Exercise description — In the post on forgiveness below, what amount in back vacation pay and consulting fees did the organization fail to pay the writer?

Provided text —
This is the final post in a 3-part series on Unfolding the Heart.
Find the first post here.

Let’s take this a little deeper.

Let’s look for the innocence.

This was a hard one for me in the forgiveness work I’ve been engaged in over the past year.

To protect others and not cause more harm, I’ll give you the general outlines to describe what I’ve been working with:

I worked for a spiritual organization for 14 years and when I decided to leave due to integrity issues last year, they didn’t pay me the $5,800 in back vacation pay and consulting fees they owed me. They said they only way I could be paid was to sign away that 14 years of my life—to never publicly claim I had worked there. And to top it off, they still won’t talk with me and tell me why. I went from being the most valued employee to this.***

For the first half-year, all I could do was suffer.

  • I judged them as wrong and bad and lived in fear.
  • I went over and over the situation in my mind to try to make sense of it and see my part, learn my lessons…
  • I mostly saw their guilt and wrongdoing. 😦

Then I found some work to help me with the F-Word, forgiveness.

And I saw how I was keeping my own suffering going by splitting off and separating myself from them:

  • I was good one, the wronged-one, the victim.
  • They were the bad ones, the wrong-ers, the perpetrators.
  • End. Of. Story.

As you can imagine, this view was not helping me find freedom or a way to move forward in my life!

So I decided to look for their innocence—and I found it.

I saw how they were not doing this to me on purpose. They were living out their own separation and splitting, their own fear, their own attempt to be happy. I just happened to be affected by the wake of their huge ocean waves.

Record set —
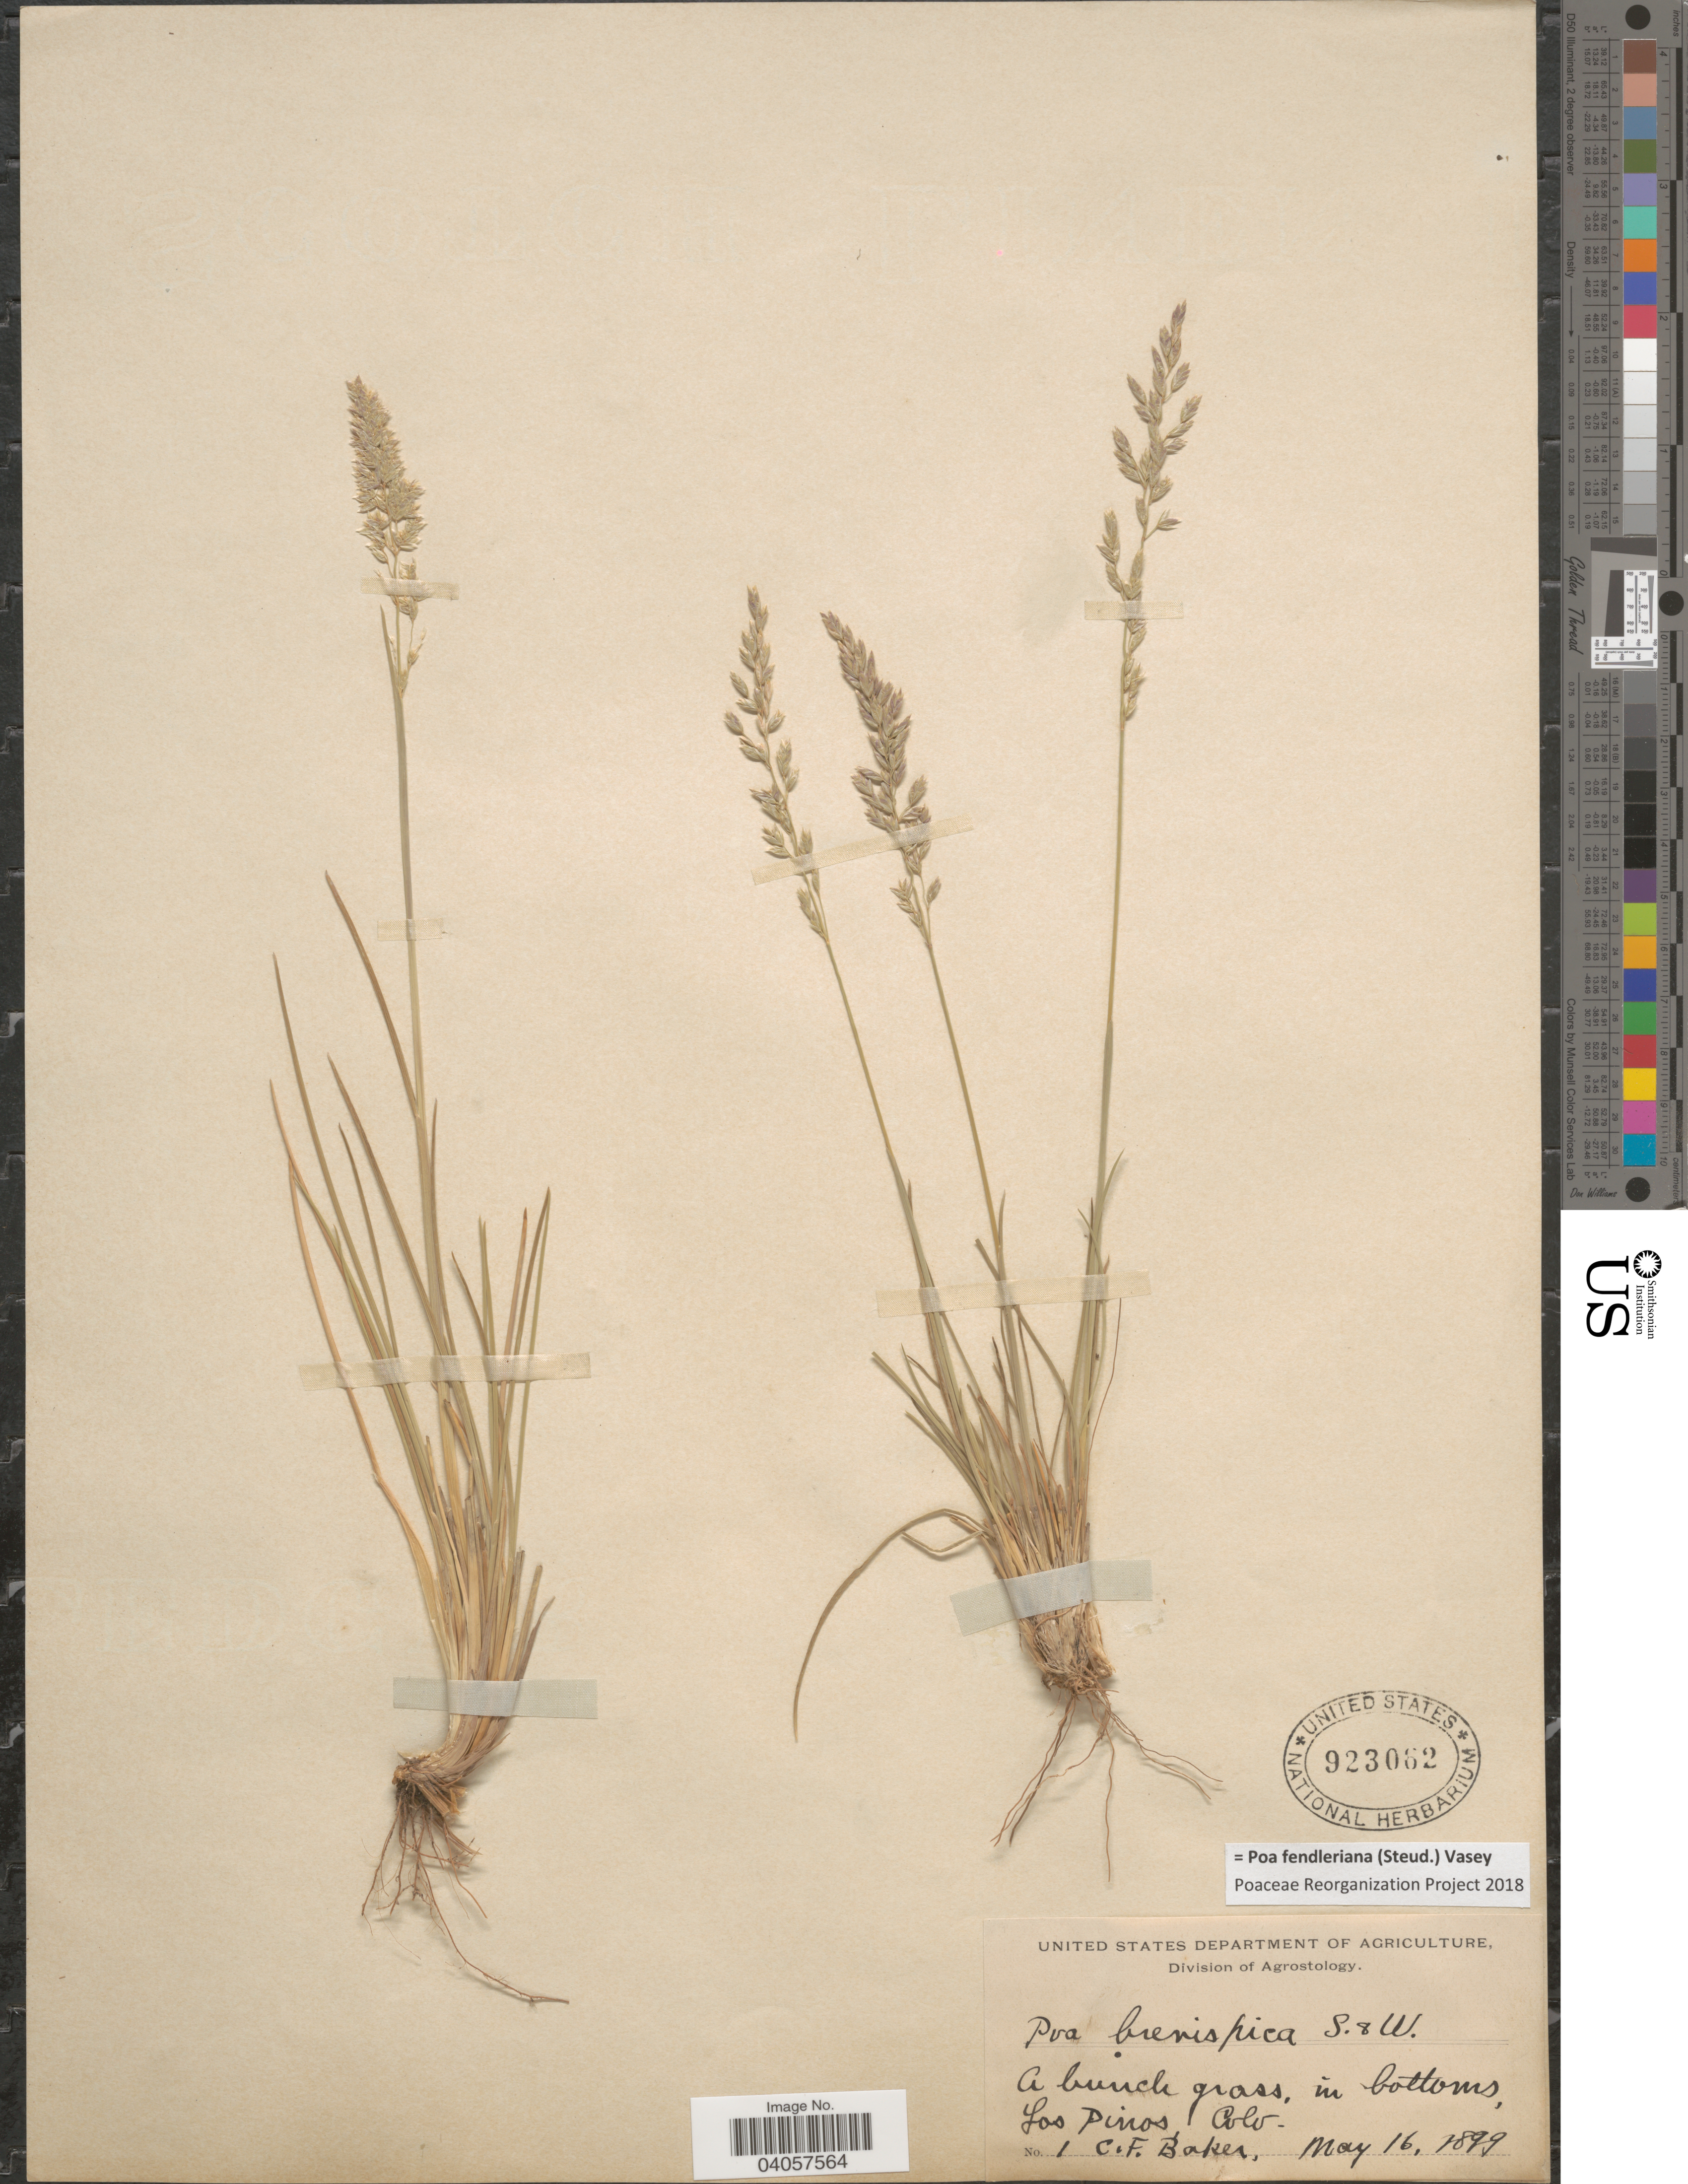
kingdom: Plantae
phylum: Tracheophyta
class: Liliopsida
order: Poales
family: Poaceae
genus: Poa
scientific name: Poa fendleriana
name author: (Steud.) Vasey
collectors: C. F. Baker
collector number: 1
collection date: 1899-05-16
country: United States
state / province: Colorado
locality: In bottoms, Los Pinos.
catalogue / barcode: US 923062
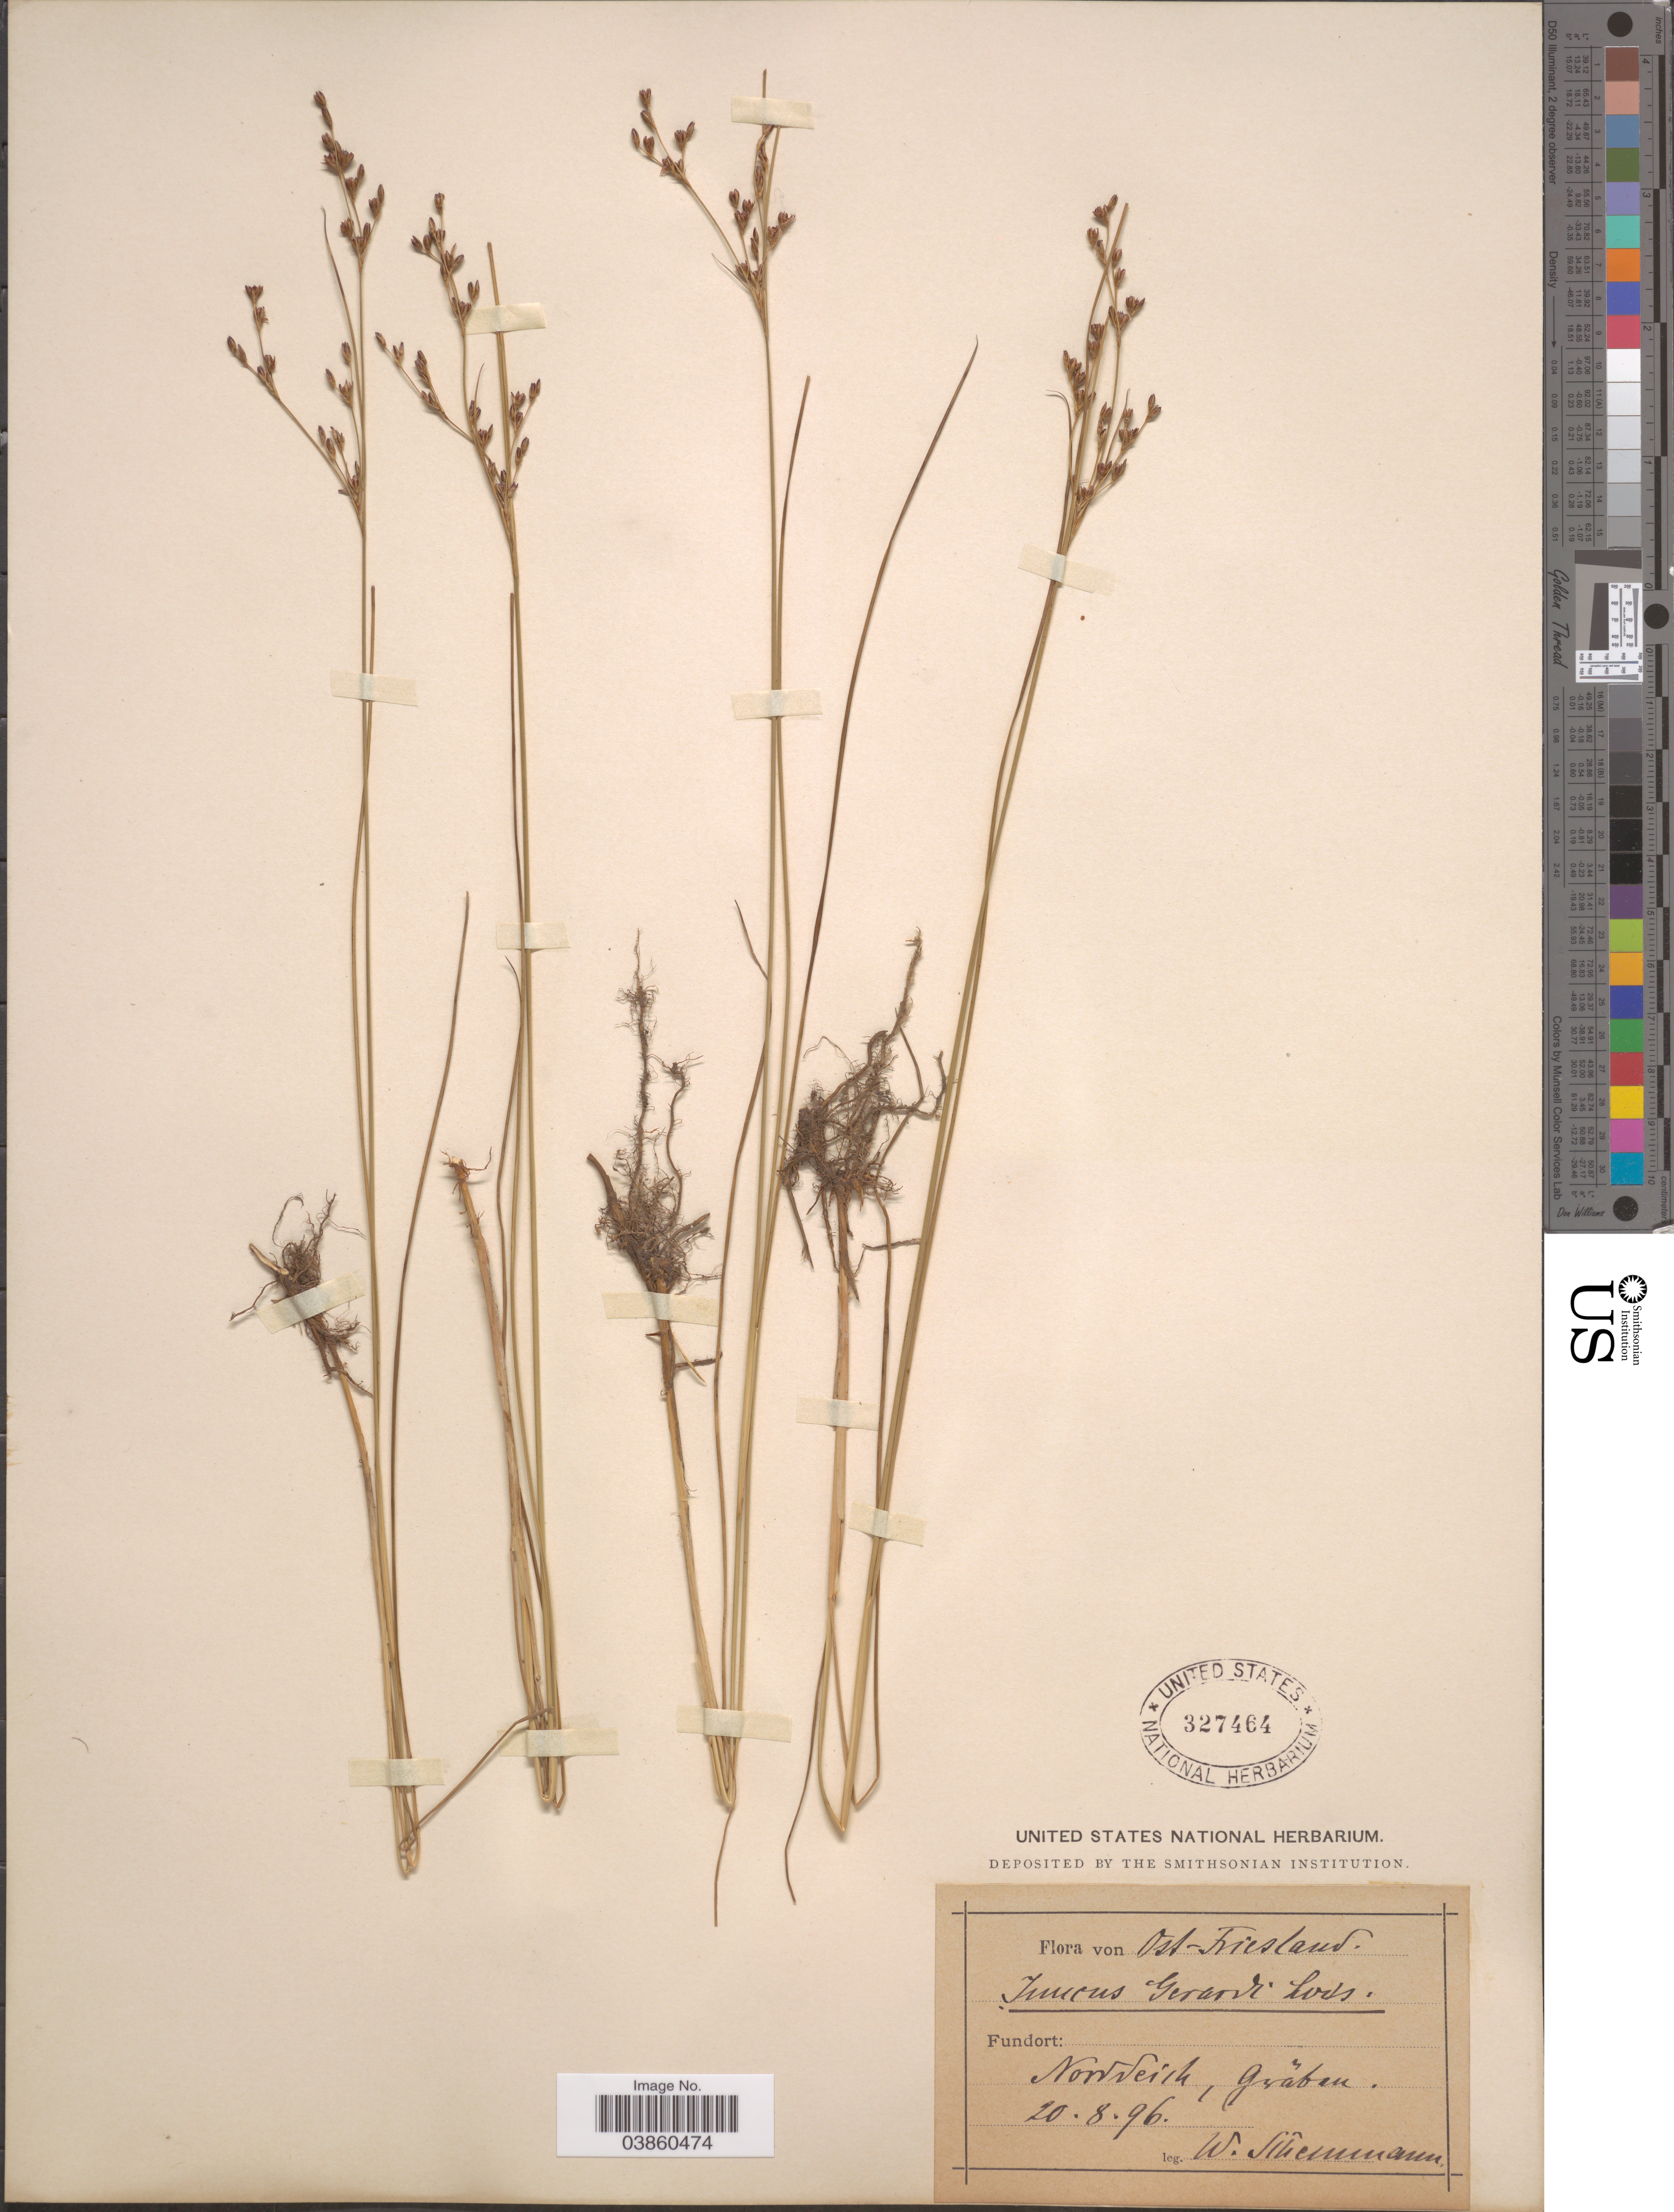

Output — $5,800.